Wrapped Token Parity Remediation
Overview
Related Detector: Wrapped Token Parity
Broken parity between wrapped token supply and collateral enables infinite minting attacks. The fix is to enforce supply == collateral invariant checks after every mint, burn, and collateral operation.
Recommended Fix
Before (Vulnerable)
token::mint_to(ctx.into_mint_ctx(), amount)?;
// No parity checkAfter (Fixed)
// Deposit collateral first
token::transfer(ctx.into_deposit_ctx(), amount)?;
// Then mint wrapped tokens
token::mint_to(ctx.into_mint_ctx(), amount)?;
// Verify parity
let supply = ctx.accounts.wrapped_mint.supply;
let collateral = ctx.accounts.collateral_vault.amount;
require!(supply == collateral, ErrorCode::ParityViolation);Alternative Mitigations
Mint Authority PDA
Use a PDA as the mint authority so only the program can mint, and enforce parity within the program:
#[derive(Accounts)]
pub struct Wrap<'info> {
#[account(mut, mint::authority = mint_authority)]

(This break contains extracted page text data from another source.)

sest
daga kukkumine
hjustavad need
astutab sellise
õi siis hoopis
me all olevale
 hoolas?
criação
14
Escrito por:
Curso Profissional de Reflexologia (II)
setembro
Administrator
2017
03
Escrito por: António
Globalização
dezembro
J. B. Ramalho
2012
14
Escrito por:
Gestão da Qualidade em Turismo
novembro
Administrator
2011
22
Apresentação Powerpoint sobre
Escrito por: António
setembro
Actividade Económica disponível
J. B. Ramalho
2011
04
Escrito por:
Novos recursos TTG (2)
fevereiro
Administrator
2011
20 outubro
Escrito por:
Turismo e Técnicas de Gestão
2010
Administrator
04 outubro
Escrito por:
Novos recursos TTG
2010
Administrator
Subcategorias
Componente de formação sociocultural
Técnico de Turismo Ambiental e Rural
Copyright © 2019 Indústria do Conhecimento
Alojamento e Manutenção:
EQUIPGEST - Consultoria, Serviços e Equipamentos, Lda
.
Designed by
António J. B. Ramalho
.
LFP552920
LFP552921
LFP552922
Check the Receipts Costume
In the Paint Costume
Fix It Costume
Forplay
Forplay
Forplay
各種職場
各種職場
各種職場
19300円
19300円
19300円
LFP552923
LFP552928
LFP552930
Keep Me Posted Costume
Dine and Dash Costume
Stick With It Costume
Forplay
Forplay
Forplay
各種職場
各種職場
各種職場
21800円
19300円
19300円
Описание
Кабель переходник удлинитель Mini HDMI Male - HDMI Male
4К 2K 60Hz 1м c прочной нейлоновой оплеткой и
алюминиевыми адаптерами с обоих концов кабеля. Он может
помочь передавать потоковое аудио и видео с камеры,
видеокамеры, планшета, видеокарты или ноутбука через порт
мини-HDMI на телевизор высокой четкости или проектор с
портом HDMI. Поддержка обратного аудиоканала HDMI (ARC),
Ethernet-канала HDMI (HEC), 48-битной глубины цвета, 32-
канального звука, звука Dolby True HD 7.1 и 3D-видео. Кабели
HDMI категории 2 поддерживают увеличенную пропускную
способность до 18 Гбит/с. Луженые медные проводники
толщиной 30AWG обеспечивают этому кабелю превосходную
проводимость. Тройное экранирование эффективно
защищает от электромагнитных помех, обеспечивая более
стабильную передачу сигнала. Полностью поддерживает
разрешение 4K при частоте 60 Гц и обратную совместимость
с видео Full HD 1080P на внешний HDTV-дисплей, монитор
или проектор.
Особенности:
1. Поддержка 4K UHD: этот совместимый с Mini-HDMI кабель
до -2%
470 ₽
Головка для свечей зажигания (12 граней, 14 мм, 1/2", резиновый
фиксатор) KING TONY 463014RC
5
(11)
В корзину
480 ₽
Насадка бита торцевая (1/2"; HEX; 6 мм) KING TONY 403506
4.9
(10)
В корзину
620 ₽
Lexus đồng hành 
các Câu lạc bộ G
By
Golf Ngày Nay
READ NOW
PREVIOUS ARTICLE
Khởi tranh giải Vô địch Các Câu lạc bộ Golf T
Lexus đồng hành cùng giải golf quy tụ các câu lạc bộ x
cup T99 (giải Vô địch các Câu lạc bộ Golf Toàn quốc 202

pub wrapped_mint: Account<'info, Mint>,
/// CHECK: PDA authority
#[account(seeds = [b"mint-authority"], bump)]
pub mint_authority: AccountInfo<'info>,
}Common Mistakes
Mistake: Checking Parity Before Operations
// WRONG: checks parity before the mint, not after
require!(supply == collateral, ParityViolation);
token::mint_to(ctx, amount)?; // Parity now brokenAlways check the invariant after all state-changing operations complete.